After the European Union (EU) included South Korea on a blacklist of tax havens on Dec. 5,the government shot back that this was as an “infringement of taxation sovereignty” and a “violation of international standards.” But some think that Seoul was complacent in its response to the EU’s plans.

“The EU’s decision does not conform to the standards of international bodies such as the OECD and is also in violation of international agreements,” said South Korea’s Ministry of Strategy and Finance in a press release on Dec. 6 responding to the country’s inclusion on the EU’s list of 17 “uncooperative regions,” which is to say tax havens.

“We proposed working with the EU to analyze the harmfulness of the programs in question and to consider improvements to those programs by mutual consent, but the EU included us on the list because we did not promise to revise or eliminate these programs by the end of 2018. For the EU to insist that a non-member state abide by EU standards constitutes a violation of taxation sovereignty,” the Ministry went on to say in the press release.

The day before, the EU’s Finance and Economy Committee, which was attended by the finance ministers of the 28 countries in the bloc, placed South Korea, along with Panama, Tunisia, Barbados and other countries, on a blacklist of “uncooperative regions” regarded as tax havens. South Korea was included on the list because of its Special Tax Treatment Control Act, which gives five to seven years of concessions on corporate and income tax for companies that set up shop in a free economic zone. The EU regards the act as a “harmful preferential tax regime,” or in other words legislation that explicitly gives tax benefits to transactions with foreigners.

Seoul contends that the EU’s measures run contrary to international standards.
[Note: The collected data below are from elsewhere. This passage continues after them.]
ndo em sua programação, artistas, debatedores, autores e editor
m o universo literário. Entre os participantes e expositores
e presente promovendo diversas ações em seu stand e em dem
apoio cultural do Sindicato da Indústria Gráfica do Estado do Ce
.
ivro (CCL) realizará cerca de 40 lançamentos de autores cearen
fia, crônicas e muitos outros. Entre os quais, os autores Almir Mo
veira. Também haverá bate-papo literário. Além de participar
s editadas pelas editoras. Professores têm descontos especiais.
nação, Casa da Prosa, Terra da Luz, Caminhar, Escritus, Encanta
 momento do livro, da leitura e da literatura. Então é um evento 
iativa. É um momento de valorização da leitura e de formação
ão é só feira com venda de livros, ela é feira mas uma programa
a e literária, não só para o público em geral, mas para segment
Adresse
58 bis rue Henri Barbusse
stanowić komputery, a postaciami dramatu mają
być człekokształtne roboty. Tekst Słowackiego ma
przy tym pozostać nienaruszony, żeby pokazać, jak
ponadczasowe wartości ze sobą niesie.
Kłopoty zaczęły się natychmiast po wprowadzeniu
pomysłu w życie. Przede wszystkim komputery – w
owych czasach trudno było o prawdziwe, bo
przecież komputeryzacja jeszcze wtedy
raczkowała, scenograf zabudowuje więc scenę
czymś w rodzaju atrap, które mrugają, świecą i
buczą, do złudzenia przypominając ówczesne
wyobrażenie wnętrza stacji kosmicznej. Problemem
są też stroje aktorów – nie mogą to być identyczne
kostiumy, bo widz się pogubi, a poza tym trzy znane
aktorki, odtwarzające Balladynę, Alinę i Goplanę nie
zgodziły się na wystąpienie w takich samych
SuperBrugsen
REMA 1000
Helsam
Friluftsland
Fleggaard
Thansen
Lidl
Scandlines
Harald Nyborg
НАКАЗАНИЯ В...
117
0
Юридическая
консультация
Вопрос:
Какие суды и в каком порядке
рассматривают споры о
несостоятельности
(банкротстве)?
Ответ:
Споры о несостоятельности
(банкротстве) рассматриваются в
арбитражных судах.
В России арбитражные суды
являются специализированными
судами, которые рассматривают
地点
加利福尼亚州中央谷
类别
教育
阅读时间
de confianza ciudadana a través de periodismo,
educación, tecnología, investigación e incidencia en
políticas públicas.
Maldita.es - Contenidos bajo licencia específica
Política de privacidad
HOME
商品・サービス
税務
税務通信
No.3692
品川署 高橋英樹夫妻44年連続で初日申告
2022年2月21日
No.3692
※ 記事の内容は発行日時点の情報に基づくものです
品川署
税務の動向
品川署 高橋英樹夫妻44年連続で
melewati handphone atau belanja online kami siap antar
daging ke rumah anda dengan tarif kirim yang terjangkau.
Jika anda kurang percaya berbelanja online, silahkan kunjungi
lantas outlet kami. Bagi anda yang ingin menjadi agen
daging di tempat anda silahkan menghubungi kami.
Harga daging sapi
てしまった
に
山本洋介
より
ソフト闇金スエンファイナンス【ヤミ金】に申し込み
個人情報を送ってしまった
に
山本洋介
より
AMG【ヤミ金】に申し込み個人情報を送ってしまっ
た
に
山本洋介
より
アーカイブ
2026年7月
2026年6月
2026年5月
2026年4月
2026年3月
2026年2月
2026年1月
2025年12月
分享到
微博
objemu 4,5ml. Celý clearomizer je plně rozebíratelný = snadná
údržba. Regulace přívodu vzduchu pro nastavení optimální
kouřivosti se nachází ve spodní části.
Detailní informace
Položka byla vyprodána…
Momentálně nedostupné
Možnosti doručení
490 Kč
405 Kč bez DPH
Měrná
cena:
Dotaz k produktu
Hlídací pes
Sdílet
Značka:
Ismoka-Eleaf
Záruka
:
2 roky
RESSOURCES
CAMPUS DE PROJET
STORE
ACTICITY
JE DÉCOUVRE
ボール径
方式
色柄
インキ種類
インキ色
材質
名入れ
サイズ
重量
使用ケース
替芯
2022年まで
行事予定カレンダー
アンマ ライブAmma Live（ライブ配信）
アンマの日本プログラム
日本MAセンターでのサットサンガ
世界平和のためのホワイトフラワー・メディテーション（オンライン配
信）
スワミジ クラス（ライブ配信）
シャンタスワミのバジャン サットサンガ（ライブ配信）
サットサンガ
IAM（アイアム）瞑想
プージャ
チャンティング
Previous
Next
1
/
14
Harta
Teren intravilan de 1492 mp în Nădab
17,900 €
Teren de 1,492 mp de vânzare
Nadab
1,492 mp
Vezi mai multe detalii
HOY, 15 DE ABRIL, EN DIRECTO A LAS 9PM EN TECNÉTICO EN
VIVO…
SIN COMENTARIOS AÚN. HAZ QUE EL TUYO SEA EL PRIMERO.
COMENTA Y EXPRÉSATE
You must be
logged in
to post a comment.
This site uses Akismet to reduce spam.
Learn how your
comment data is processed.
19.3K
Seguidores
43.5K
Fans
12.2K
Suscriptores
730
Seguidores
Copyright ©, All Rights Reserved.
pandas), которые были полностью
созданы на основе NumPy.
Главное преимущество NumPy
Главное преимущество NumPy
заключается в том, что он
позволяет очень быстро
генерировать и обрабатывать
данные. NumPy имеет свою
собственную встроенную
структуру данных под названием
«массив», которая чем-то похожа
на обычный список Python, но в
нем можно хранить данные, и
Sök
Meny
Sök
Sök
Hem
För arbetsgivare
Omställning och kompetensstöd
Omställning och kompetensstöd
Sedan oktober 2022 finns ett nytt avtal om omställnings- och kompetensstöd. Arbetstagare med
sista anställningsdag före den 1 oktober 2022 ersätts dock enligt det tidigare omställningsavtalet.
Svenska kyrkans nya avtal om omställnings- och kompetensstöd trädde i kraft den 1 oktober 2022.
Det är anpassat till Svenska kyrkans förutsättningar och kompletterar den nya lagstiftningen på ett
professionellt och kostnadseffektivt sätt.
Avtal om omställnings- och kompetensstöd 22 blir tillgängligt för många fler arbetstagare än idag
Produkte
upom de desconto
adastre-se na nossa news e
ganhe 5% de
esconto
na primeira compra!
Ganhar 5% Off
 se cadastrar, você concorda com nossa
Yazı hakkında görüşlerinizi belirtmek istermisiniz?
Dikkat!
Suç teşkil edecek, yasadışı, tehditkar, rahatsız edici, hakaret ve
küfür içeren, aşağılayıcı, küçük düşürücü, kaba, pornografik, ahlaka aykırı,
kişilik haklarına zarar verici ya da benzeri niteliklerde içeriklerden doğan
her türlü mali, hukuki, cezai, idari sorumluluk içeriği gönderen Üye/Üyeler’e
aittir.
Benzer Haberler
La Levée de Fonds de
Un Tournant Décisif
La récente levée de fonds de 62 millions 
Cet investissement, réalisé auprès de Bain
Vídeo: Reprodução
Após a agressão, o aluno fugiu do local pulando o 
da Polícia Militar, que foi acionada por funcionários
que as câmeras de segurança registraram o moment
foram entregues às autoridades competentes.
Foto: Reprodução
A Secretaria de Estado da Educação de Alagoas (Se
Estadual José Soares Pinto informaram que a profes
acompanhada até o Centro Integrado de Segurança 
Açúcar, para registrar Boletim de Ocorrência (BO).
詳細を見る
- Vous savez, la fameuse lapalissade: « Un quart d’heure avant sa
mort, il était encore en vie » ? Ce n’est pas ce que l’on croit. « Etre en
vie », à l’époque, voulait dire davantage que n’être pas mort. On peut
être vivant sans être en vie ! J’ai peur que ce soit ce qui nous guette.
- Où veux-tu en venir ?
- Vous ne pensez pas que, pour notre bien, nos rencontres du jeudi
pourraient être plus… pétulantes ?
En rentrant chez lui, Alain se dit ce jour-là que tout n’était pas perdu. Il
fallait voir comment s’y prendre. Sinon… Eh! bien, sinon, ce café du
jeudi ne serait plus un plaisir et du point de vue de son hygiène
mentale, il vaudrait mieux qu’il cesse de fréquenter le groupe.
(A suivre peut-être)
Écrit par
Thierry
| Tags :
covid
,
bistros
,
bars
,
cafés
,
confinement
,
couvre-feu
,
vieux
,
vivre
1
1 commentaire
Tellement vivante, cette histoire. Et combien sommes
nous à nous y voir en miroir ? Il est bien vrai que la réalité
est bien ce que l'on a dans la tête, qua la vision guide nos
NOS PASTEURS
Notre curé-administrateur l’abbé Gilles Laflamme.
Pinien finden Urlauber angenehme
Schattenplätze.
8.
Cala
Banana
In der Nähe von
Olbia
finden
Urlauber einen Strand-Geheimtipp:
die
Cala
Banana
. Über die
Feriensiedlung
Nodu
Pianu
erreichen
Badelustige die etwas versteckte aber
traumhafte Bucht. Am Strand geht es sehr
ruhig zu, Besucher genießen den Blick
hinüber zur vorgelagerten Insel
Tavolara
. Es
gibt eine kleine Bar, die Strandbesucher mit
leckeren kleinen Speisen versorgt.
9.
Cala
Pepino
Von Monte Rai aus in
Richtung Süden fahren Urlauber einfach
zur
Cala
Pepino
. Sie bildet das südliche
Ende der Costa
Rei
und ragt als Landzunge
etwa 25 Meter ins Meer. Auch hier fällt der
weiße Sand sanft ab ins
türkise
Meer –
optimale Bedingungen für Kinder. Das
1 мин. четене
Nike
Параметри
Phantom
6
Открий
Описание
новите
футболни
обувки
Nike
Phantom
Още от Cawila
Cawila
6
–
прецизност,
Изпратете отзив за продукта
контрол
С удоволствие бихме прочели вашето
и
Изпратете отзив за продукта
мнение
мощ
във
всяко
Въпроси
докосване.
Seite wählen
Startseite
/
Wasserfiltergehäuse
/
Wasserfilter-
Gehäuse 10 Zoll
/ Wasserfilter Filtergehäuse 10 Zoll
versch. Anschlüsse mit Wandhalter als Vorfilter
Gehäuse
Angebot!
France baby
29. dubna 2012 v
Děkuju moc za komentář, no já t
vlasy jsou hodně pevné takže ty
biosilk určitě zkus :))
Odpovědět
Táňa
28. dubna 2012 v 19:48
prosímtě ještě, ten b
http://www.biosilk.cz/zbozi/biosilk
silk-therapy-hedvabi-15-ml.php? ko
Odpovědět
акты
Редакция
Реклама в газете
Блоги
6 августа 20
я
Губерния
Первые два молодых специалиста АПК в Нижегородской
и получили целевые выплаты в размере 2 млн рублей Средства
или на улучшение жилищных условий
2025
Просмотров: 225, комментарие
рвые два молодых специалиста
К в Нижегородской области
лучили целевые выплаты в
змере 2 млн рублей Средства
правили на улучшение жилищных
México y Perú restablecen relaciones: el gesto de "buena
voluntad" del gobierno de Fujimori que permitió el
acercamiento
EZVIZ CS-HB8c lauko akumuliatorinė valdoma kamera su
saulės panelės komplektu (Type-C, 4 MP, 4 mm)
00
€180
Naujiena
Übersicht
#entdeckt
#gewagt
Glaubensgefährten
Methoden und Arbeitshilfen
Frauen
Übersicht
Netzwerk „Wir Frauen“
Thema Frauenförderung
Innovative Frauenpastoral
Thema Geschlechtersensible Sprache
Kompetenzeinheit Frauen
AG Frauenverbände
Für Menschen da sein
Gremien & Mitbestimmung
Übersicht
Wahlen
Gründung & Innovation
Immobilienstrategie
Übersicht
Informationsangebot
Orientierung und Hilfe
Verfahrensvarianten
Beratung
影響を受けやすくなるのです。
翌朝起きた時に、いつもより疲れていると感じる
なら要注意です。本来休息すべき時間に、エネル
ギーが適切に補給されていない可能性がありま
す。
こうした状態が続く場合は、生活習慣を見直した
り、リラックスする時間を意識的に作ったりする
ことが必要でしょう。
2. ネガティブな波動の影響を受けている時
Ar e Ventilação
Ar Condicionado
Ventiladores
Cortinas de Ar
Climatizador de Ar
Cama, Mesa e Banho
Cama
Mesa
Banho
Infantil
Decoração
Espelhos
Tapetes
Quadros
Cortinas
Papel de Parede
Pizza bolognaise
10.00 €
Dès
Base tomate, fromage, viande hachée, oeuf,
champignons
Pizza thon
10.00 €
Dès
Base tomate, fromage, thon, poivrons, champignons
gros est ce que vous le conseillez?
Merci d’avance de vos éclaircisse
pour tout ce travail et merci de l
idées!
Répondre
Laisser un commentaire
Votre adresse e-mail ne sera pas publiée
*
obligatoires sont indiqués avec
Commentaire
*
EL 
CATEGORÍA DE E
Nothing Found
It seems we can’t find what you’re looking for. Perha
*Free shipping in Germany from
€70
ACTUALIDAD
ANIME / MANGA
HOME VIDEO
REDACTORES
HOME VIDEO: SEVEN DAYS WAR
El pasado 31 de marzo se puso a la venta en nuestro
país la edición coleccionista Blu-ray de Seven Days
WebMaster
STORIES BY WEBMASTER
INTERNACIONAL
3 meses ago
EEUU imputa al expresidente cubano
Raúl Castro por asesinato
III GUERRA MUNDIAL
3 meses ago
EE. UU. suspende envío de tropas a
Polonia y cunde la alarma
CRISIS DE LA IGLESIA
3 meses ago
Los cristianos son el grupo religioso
The OECD and the G20 have been running a program to counter base erosion and profit shifting (BEPS) strategies as part of efforts to prevent tax evasion, and in September they concluded that South Korea’s subsidies for foreign investors did not constitute a harmful preferential tax regime. Those organizations had limited the scope of tax avoidance activities to sectors with high mobility, such as finance and services.

The South Korean government is under fire, however, for having done little to address the EU’s announcement early this year that South Korea would be included on the tax haven blacklist. During negotiations with the EU, countries including Switzerland, Turkey and Hong Kong avoided inclusion on the list by promising to revise their tax systems. In the end, all the regions on the blacklist except for South Korea are either small economies or self-governing islands.

“While this does seem unfair, the truth is that South Korea is nearly the only country in the OECD that explicitly provides preferential tax treatment to foreign investors. We will take this opportunity to discuss tax concessions for foreigners in light of the interests of domestic industry and international standards,” said an official from the Ministry.